Whether it's about the different options available or the correct usage of them, the right information will help you and your partner make informed decisions on family planning and sexual health.

Beyond that, some birth control methods provide benefits beyond contraception, so it's best to know your options for the best method that would suit your lifestyle.

Some of the most common myths relating to contraception are:

Myth #1: Condoms are the most effective way of preventing pregnancy

BUSTED! Condoms are a popular form of contraception but are definitely not the most effective.

When used properly, condoms can be 98 per cent effective.
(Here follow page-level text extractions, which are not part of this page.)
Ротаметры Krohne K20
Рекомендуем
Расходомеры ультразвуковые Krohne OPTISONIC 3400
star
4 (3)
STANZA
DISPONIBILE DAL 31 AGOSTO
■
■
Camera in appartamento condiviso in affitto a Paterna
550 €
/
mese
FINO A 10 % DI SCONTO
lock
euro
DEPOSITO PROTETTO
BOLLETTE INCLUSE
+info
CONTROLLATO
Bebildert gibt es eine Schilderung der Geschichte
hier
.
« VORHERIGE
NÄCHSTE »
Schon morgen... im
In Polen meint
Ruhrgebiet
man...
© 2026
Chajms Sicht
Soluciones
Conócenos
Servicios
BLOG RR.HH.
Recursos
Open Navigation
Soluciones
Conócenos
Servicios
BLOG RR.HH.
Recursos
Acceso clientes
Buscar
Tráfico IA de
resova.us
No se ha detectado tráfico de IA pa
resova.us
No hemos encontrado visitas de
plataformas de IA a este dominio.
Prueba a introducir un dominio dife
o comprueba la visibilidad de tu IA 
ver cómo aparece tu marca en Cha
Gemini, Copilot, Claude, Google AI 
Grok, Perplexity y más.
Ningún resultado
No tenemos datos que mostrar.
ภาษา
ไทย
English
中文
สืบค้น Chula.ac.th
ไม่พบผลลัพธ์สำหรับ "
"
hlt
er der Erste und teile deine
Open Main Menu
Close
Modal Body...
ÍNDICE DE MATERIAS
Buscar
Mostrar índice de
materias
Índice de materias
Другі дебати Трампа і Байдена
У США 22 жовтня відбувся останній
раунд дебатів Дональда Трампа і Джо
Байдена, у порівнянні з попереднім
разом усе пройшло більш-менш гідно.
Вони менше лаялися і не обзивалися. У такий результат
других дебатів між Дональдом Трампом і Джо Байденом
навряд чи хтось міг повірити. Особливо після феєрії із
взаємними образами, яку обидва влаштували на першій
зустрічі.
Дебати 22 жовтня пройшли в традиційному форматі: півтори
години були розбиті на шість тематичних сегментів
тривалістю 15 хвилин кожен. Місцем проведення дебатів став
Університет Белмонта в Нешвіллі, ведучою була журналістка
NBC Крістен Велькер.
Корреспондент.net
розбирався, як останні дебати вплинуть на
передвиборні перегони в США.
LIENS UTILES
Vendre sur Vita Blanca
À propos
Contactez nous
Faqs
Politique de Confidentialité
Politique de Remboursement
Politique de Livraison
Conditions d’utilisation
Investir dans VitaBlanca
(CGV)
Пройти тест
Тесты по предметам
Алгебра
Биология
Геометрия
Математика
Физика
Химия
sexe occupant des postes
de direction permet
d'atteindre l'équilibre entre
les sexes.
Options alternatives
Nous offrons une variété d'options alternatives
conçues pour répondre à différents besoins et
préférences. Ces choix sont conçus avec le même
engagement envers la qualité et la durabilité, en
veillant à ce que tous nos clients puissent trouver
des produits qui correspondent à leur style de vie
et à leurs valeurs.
However, in real life conditions, the effectiveness could be reduced to 85 per cent.

This can be due to breakage or leakage, or sometimes because they are simply used incorrectly.

Some of the more common mistakes include taking the condom off before intercourse is over, and failing to leave space at the tip of the condom for semen.

That being said, condoms are the only method that will protect against STIs (sexually transmitted infections).

Myth #2: The Pill causes weight gain

BUSTED! A popular misconception is that oral contraceptives - also known as "the Pill" - will cause weight gain.

In fact, long term studies looking at the weight impact of the Pill have not shown women gaining significant weight. Some women may put on one to two kg as a result of water retention caused by the hormone estrogen.

However, this does not normally persist beyond the first few months after starting the Pill.

There are also newer Pill formulations that manage weight issues by reducing hormonal-related water retention.

Myth #3: The Pill increases the risk of cancer

POSSIBLE:  There are some studies to suggest that being on the Pill increases the risk of breast cancer, but other studies have shown no significant increase.

In instances where an increased risk was identified, it reduced over time following the discontinuation of the Pill.